The model can contain convenient getters and setters to interact with the model.
Models live in the models directory under cli:
app/
src/
cli/
models/
app.ts
Some additional patterns have emerged over time and that don't fit any of the MCS groups:
- Prompts: Prompts are a particular type of service that prompts the user, collects, and returns the responses as a Javascript object. We recommend creating them under the
prompts/directory. - Utilities: Utilities represent a sub-domain of responsibilities. For example, we can have a
serverutility that spins up an server to handle HTTP requests.
Public modules must live in the src/public directory in any of the following sub-directories:
node: For modules that are dependent on the Node runtime.browserFor the modules that are dependent on the browser runtime.common: For modules that are runtime-agnostic.
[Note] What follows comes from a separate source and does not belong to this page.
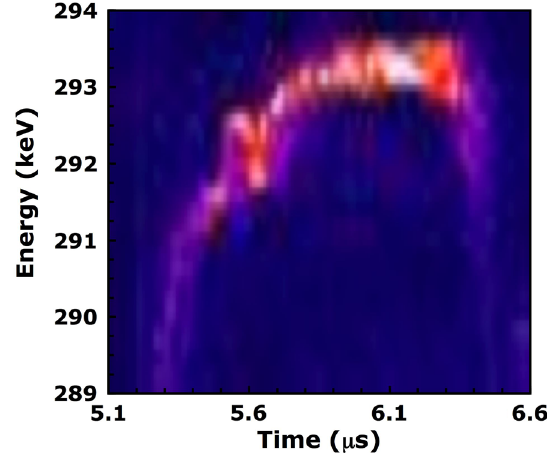
FIG. 8. Longitudinal phase space distribution of the NDCX beam with a 2 (cid:1) s pulse measured with two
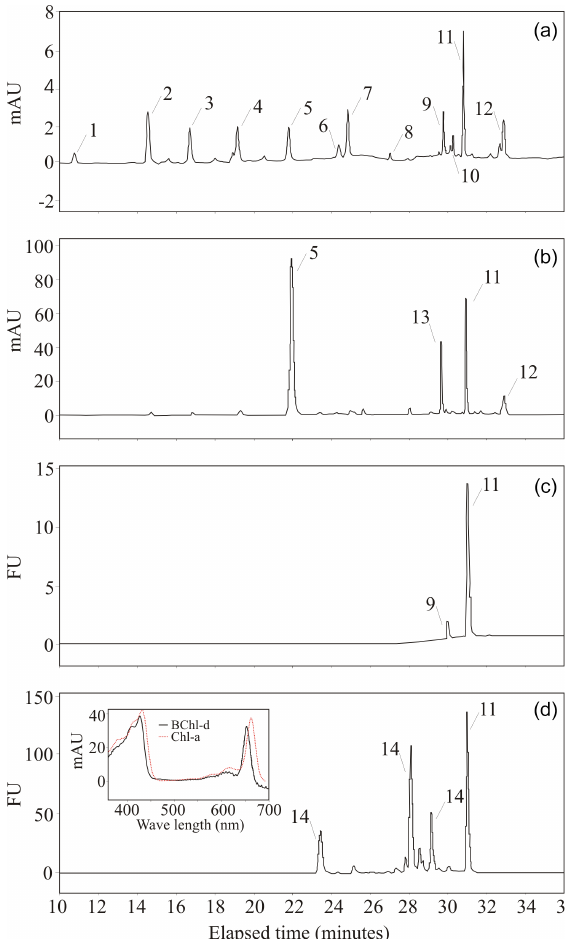
Figure 3. High-performance liquid chromatograms of KWK12 sampled on 3 August 2012: absorbance for the surface (a) or bot- tom (b) water layers and fluorescence for the surface (c) or bottom (d) water layers (mAU denotes measured absorption units; FU de- notes fluorescence units). Pigments from left to right: 1. Perid, 2.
The sub-organization helps clarify the runtime the functions exported by the module can run. For example, if we provide utilities for manipulating arrays, we'd create them in a src/public/common/array.ts module, and the consumers of the @shopify/cli-kit package would import them as:
import { getArrayHasDuplicates } from "@shopify/cli-kit/common/array"Private modules must live in the src/private directory using the same above subdirectories: node, browser, common.
Most IDEs integrate the code documentation to enrich developers' experience writing code. Let's ensure we enable that experience for the developers using @shopify/cli-kit and ensure the exported elements from the public modules are documented following the JSDoc standard.